In order for an unbalanced transaction containing burns and mints to get a net value balance of zero, one or more value commitments burning and minting assets must be added to the value balance. Similar to how Spend and Output circuits check the validity of their respective value commitments, the Convert circuit checks the validity and integrity of:

1. There exists an allowed conversion commitment in the Merkle tree, and
2. The imbalance in the value commitment is a multiple of an allowed conversion's asset generator

In particular, the Convert circuit takes public input:

$(rt, cv^{mint})$

and private input:

$(path, pos, cm, v, rcv, vb)$

and the circuit checks:

1. Merkle Path validity: $path, pos$ is a valid Merkle path from $cm$ to $rt$.
2. Allowed conversion commitment integrity: $cm$ opens to $repr(vb)$
3. Value commitment integrity: $cv^{mint} = [8*v] vb + [rcv] R$ where $R$ is the value commitment randomness base

Note that 8 is the cofactor of the Jubjub curve.

Balance check

Previously, the transaction consisted of Spend and Output descriptions, and a value balance check that the value commitment $cv^{in} - cv^{out}$ opens to 0. Now, the transaction validity includes:

1. Checking the Convert description includes a valid and current $rt$
2. Checking the value commitment $cv^{in} + cv^{mint} - cv^{out}$ opens to 0

Directionality

Directionality of allowed conversions must be enforced as well.
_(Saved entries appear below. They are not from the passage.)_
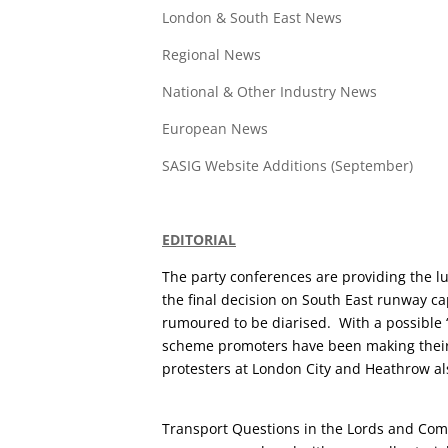
London & South East News
Regional News
National & Other Industry News
European News
SASIG Website Additions (September)
EDITORIAL
The party conferences are providing the lu
the final decision on South East runway ca
rumoured to be diarised. With a possible ‘
scheme promoters have been making their 
protesters at London City and Heathrow als
Transport Questions in the Lords and Com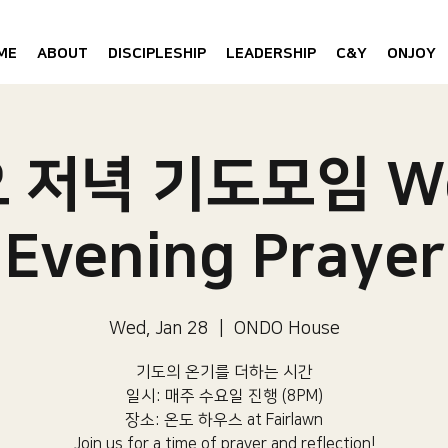
ME
ABOUT
DISCIPLESHIP
LEADERSHIP
C&Y
ONJOY
 저녁 기도모임 W
Evening Prayer
Wed, Jan 28
  |  
ONDO House
기도의 온기를 더하는 시간
일시: 매주 수요일 진행 (8PM)​
장소: 온도 하우스 at Fairlawn​
Join us for a time of prayer and reflection!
That is, $v$ must be a non-negative 64 bit integer. If negative values of $v$ are allowed (or equivalently, unbounded large values of $v$ in the prime order scalar field of the Jubjub curve) then an allowed conversion could happen in the reverse direction, burning the assets intended to be minted and vice versa.

Cycles

It is also critical not to allow cycles. For example, if $\{(A_1, -1), (A_2, 2)\}$ and $\{(A_1, 1), (A_2, -1)\}$ are allowed conversions, then an unlimited amount of $A_2$ may be minted from a nonzero amount of $A_1$. Since

Alternative approaches

It may theoretically be possible to implement similar mechanisms with only the existing Spend and Output circuits. For example, a Merkle tree of many Notes could be created with asset generator $[-1] vb_1 + vb_2$ and many different values, allowing anyone to Spend these public Notes, which will only balance if proper amounts of asset type 1 are Spent and asset type 2 are Output.

However, the Nullifier integrity check of the Spend circuit reveals the nullifier of each of these Notes. This removes the privacy of the conversion as the public nullifier is linkable to the allowed conversion. In addition, each Note has a fixed value, preventing arbitrary value conversions.

Conclusion

In principle, as long as the Merkle tree only contains allowed conversions, this should permit the allowed conversions while maintaining other invariants. Note that since the asset generators are not derived in the circuit, all sequences of values and asset types are allowed.